REQUIRED ACTION: Write out the listing from the line with "left elbow: (605, 682, 4)" to the line with "left hip: (145, 324, 8)", both lines included, exactly and nothing beyond. Leave pictures out.

SUPPLIED RECORDS:

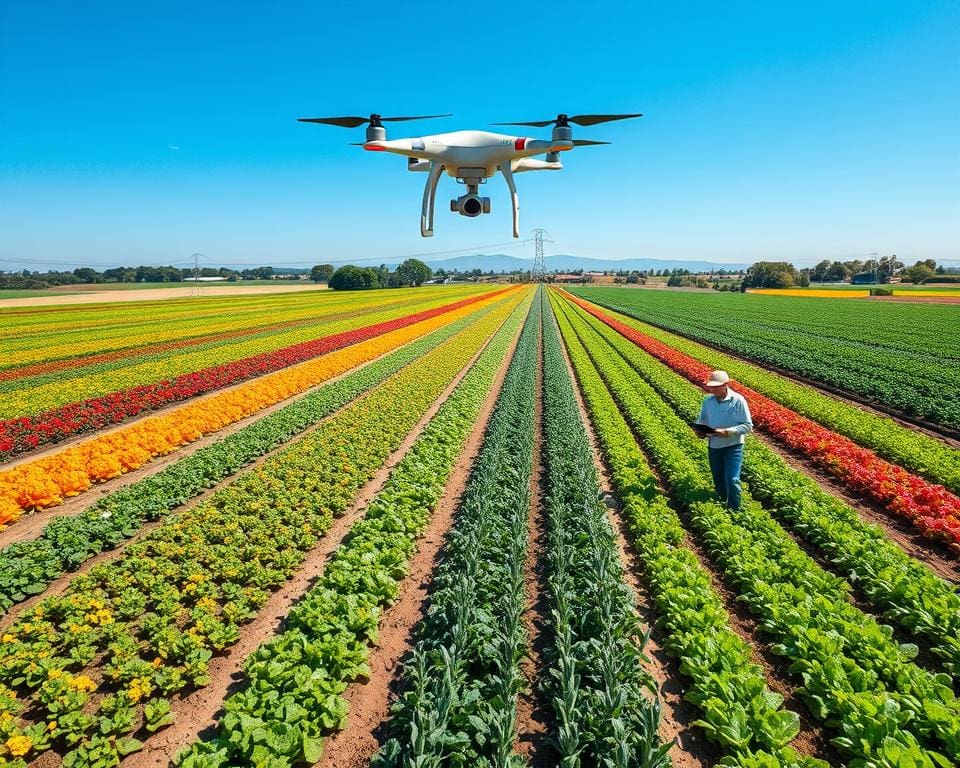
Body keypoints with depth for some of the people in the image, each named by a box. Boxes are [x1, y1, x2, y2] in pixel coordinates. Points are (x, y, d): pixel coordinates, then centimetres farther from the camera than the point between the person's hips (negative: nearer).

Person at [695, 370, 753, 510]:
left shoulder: (738, 400, -13)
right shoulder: (707, 400, -1)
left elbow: (747, 426, -12)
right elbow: (701, 420, 12)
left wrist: (727, 432, -24)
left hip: (733, 447, -4)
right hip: (714, 447, 4)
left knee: (732, 481, -11)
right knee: (718, 482, 15)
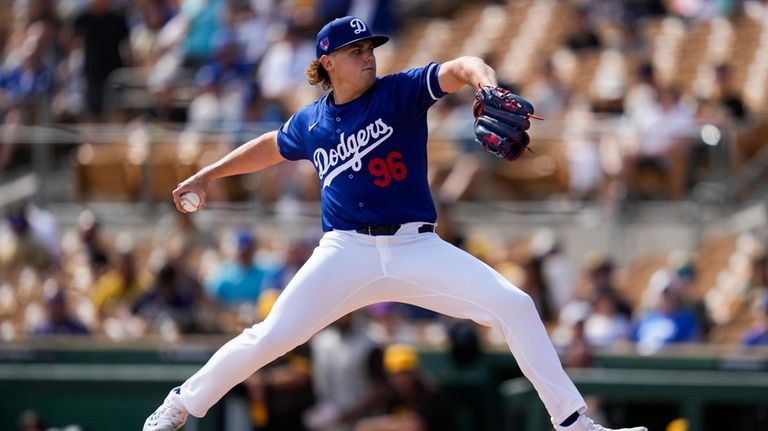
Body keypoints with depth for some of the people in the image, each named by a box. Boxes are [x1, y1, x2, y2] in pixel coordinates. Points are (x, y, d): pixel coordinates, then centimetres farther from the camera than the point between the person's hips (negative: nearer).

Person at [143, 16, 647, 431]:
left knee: (515, 306, -16)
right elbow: (269, 148, 31)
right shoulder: (310, 123, 9)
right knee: (267, 339, -11)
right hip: (346, 253, 1)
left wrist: (486, 83, -41)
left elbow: (459, 69, -19)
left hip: (417, 249, -1)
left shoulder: (401, 92, -1)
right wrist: (205, 176, 32)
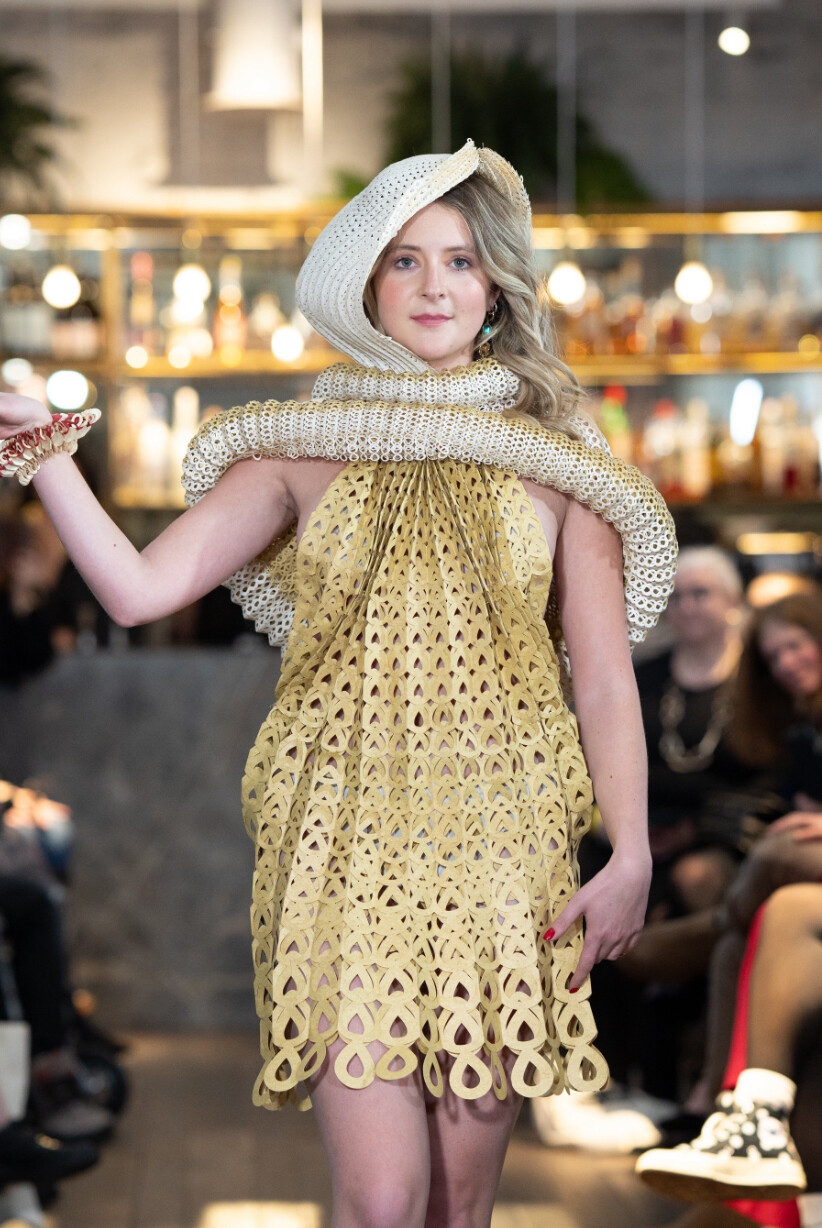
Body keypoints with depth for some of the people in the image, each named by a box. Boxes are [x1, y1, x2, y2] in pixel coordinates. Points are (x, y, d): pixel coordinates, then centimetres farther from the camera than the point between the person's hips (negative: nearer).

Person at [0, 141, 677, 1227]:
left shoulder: (552, 461, 6)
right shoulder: (302, 452, 6)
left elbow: (605, 682, 4)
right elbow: (139, 588, -4)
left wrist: (630, 858, -4)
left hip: (501, 851, 1)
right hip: (344, 846, -1)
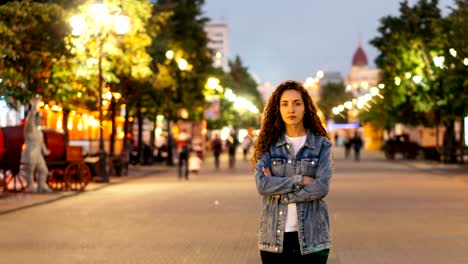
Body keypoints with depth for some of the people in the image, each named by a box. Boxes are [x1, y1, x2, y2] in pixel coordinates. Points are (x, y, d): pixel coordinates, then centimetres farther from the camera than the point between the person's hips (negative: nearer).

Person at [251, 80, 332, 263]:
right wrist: (299, 180, -14)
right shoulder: (269, 144, 4)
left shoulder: (321, 144, 2)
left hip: (311, 236, -1)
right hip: (274, 237, 1)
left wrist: (280, 192, -9)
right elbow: (262, 184, -10)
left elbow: (321, 187, -11)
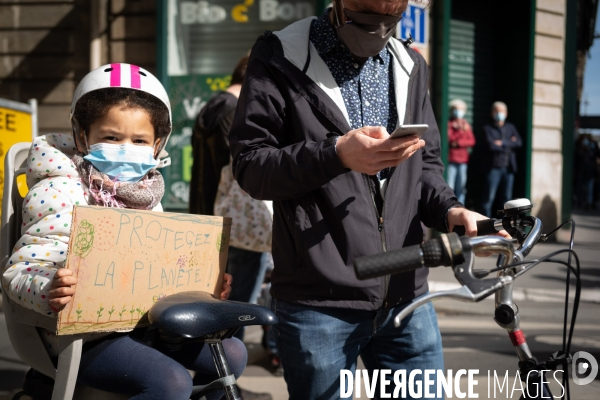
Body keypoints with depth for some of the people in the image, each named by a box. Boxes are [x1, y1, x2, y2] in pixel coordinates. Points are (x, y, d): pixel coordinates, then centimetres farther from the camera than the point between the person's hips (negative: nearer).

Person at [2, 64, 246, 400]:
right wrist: (49, 292, -43)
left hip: (145, 324, 8)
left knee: (232, 353, 2)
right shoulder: (60, 195, -13)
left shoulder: (147, 195, 10)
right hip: (86, 338, -8)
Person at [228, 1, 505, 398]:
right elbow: (250, 164, -6)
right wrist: (336, 154, -22)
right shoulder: (281, 56, -2)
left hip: (406, 296, 4)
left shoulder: (410, 66, 13)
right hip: (319, 304, -4)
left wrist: (449, 210, -3)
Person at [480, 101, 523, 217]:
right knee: (489, 198, -7)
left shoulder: (511, 127, 16)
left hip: (509, 167, 4)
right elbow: (490, 145, -10)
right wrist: (508, 144, -4)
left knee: (506, 198, 7)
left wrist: (502, 143, -8)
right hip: (494, 167, -4)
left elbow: (519, 142, 1)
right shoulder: (488, 128, 5)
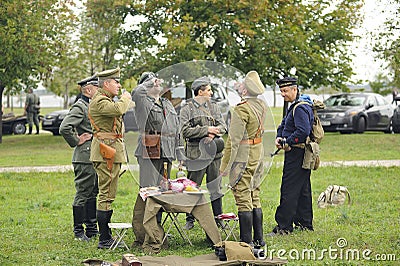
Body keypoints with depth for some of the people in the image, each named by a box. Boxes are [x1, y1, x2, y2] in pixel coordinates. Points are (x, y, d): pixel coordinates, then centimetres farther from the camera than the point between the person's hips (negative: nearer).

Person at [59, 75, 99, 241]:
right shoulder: (79, 107, -13)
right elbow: (64, 128, -25)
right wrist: (76, 141, -13)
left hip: (96, 158, 9)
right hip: (85, 157, -9)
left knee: (93, 193, 14)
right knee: (83, 194, -4)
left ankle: (91, 228, 21)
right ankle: (78, 231, 2)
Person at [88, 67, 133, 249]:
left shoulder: (107, 100, 20)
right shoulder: (99, 101, -14)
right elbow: (118, 110, -30)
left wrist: (125, 101, 14)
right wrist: (125, 98, -12)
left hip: (113, 152, 11)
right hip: (106, 152, -11)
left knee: (108, 194, 14)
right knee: (106, 195, -9)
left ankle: (106, 236, 21)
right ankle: (104, 240, -7)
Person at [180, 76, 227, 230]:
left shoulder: (214, 107, 14)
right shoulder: (187, 109, -1)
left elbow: (223, 127, 7)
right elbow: (185, 131, -12)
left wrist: (212, 134, -14)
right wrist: (207, 130, -15)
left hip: (214, 153, 4)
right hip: (195, 154, -4)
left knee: (215, 187, 8)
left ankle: (217, 216, 17)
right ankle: (190, 219, 10)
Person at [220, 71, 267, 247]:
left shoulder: (241, 109, -18)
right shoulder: (262, 106, 4)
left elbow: (234, 140, -18)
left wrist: (225, 165, -14)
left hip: (243, 158, -8)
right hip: (258, 156, 8)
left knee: (243, 200, -3)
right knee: (254, 197, 15)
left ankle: (246, 241, -1)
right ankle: (258, 239, 19)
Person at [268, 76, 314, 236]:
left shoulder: (300, 108, -18)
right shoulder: (294, 106, 15)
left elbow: (303, 131, -29)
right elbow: (283, 125, 22)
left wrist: (287, 142, -18)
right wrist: (279, 138, 3)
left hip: (296, 154, -11)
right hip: (299, 154, 11)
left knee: (289, 190, -8)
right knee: (302, 190, 14)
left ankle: (284, 227, -6)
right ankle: (305, 224, 22)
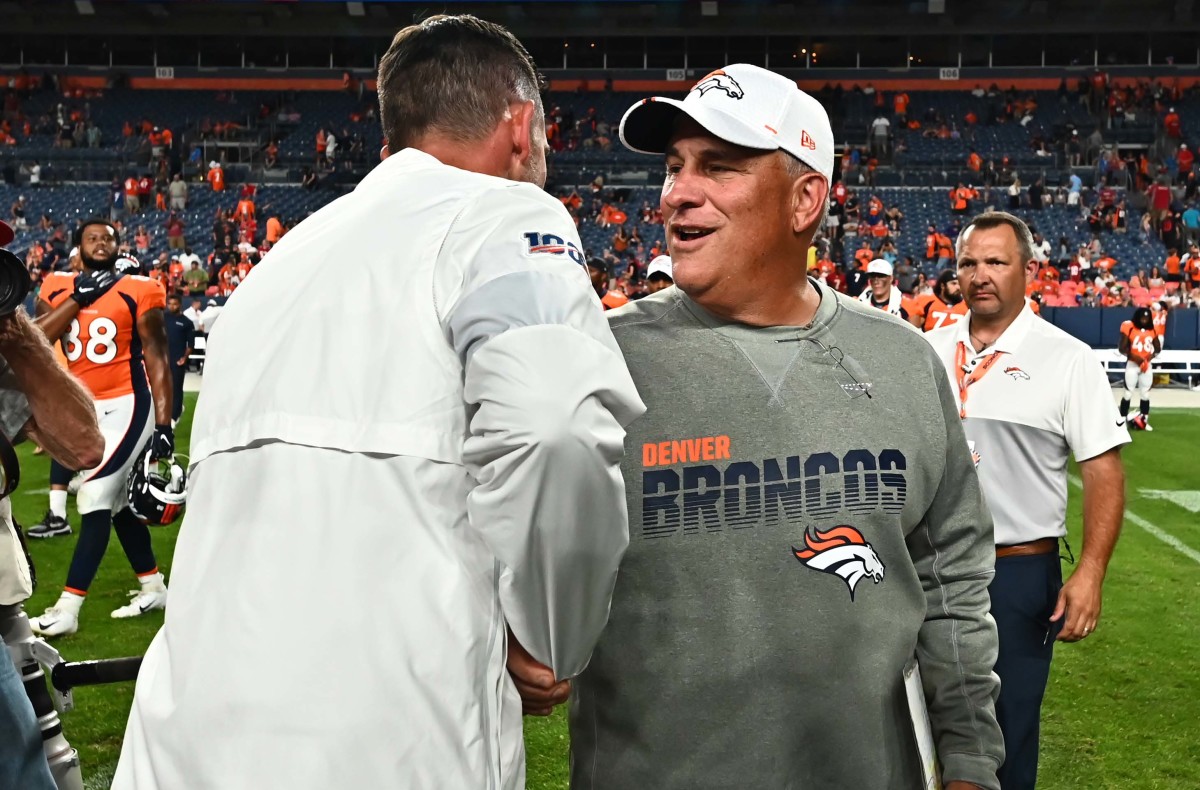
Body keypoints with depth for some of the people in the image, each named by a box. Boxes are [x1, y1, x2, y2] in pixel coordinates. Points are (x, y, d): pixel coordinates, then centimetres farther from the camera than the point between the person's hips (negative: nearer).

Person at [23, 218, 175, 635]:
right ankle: (153, 588, 30)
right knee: (117, 502, 15)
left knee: (95, 501, -9)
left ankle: (67, 608, -4)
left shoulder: (137, 292, -6)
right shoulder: (59, 288, 6)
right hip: (84, 408, 6)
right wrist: (77, 299, -13)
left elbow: (156, 359, -7)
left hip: (125, 405, -6)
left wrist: (163, 424, -12)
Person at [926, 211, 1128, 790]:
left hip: (1019, 572, -4)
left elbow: (1103, 470, -9)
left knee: (1007, 730, 8)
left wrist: (1090, 572, -18)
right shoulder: (929, 350, 5)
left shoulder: (1067, 360, -7)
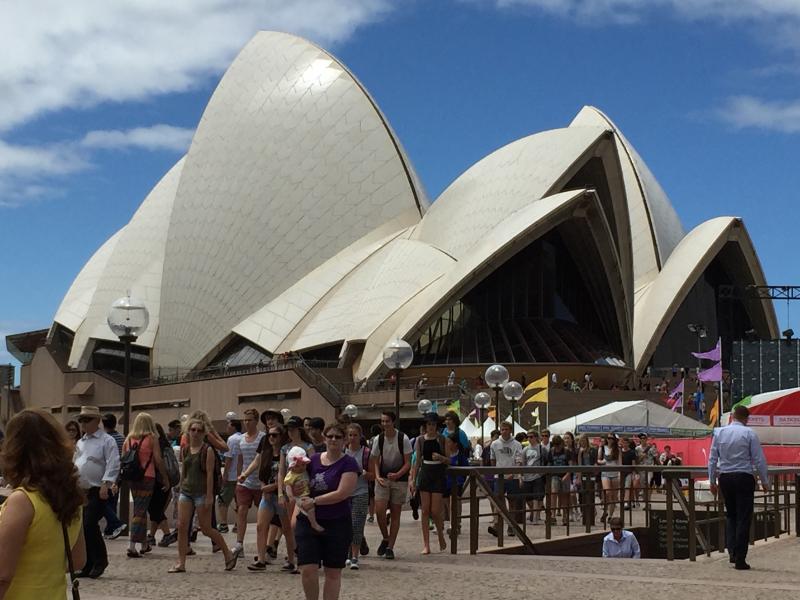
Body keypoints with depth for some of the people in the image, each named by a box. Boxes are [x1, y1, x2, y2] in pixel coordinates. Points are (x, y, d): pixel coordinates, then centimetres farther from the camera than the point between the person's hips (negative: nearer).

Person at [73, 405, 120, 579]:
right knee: (81, 527, 5)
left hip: (97, 491, -7)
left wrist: (106, 485, -22)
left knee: (89, 525, -16)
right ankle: (87, 565, 13)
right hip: (80, 491, 7)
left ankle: (100, 560, 1)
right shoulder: (80, 442, 18)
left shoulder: (107, 441, -5)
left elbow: (113, 465, -13)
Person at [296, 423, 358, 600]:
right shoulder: (314, 459, 7)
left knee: (333, 572, 7)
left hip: (337, 524, -3)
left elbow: (342, 493, -16)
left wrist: (314, 501, -16)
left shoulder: (348, 463, -6)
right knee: (308, 570, -6)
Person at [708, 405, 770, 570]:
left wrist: (712, 481, 14)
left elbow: (712, 458, 6)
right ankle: (740, 559, 3)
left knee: (730, 514, 20)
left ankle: (732, 551, 9)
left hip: (724, 478, 4)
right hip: (744, 477, -4)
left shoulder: (719, 432, 3)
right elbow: (759, 459, -6)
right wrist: (765, 481, 4)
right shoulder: (749, 433, -8)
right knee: (743, 518, 3)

RESPONSE AREA:
left elbow: (605, 682, 4)
right elbow: (139, 588, -4)
left wrist: (630, 858, -4)
left hip: (501, 851, 1)
right hip: (344, 846, -1)
Body keypoints with depth for some of the people in the image, each named by a box. Boxes are [x1, y1, x2, y2] in pixel coordinates. Points are (x, y, d): pixel coordinates, then centimetres farther from the camera than the point between the person's hips (negative: nearer).

Person at [251, 80, 332, 263]:
right wrist: (299, 180, -14)
right shoulder: (269, 144, 4)
left shoulder: (321, 144, 2)
left hip: (311, 236, -1)
right hip: (274, 237, 1)
left wrist: (280, 192, -9)
right elbow: (262, 184, -10)
left elbow: (321, 187, -11)
Body keypoints with depth for some of the people in the image, each named by a box. Boxes are [x1, y1, x2, y2] in pixel coordinates. Points are (x, y, d): pixel coordinates, then centimetres farther from the camera than the point between the person's hips (negative: nearer).

Person at [2, 64, 246, 400]:
right wrist: (49, 292, -43)
left hip: (145, 324, 8)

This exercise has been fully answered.